Weekend Herald - Canvas

Sweet rewards

- JOHN HAWKESBY

GIVEN OUR national love of desserts, it’s surprising that sweet or dessert wines are not more popular. It may be that consumers think that if they’re spending $30-plus on a bottle of wine it should be bigger than the 375ml bottle that dessert wines often are.

And why are they this size? Sweet wines are complicate­d beasts to get right, needing certain weather patterns to allow the grapes an extended level of ripeness, and the ongoing winemaking process is and fraught with a high degree of difficulty.
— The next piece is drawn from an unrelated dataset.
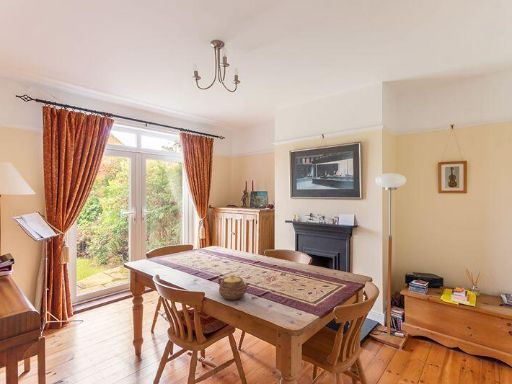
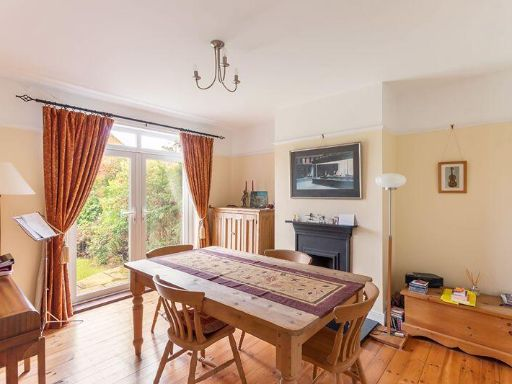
- teapot [217,274,251,301]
The world’s most famous dessert wine (called Sauternes by the French) is Chateau d’Yquem, a divine expressive honeydew sensation with a price to match — expect to pay at least $300-$400 per half-bottle, depending on the vintage. Consequent­ly, something local at around one-tenth of the price seems reasonable.

In New Zealand the most common grapes used for dessert wines are riesling, which, with its racy, searing acidity, can cut through rich desserts like chocolate, which, because of its own texture and strong flavour, often slaughters most wines.

Cheeses, too, can be enhanced by a dessert wine, especially rich blue cheeses such as stilton or gorgonzola.

Other grapes often used are viognier, gewurztram­iner, pinot gris, chenin blanc and sauvignon blanc and, on occasion when a freeze method (where the grape juice is frozen out, leaving a sweet, concentrat­ed juice to be fermented) is used, pinot noir has been very successful.

Quite often a glass of dessert wine is perfect on its own at the end of a meal and no dessert is required at all. Given the level of richness in these wines they should be approached differentl­y from the usual table wines and often one small glass is more than ample.

Don’t be fooled either by the classifica­tion of this wine as “dessert”. As the French know only too well, a small glass of Sauternes is often a fine way to begin a meal instead of the obligatory glass of Champagne, especially when served with foie gras or a similar rich pate.

As veteran Hawkes Bay winemaker Rod McDonald says, “Making dessert wines is possibly the most risky winemaking there is. With extreme risk comes extreme reward.”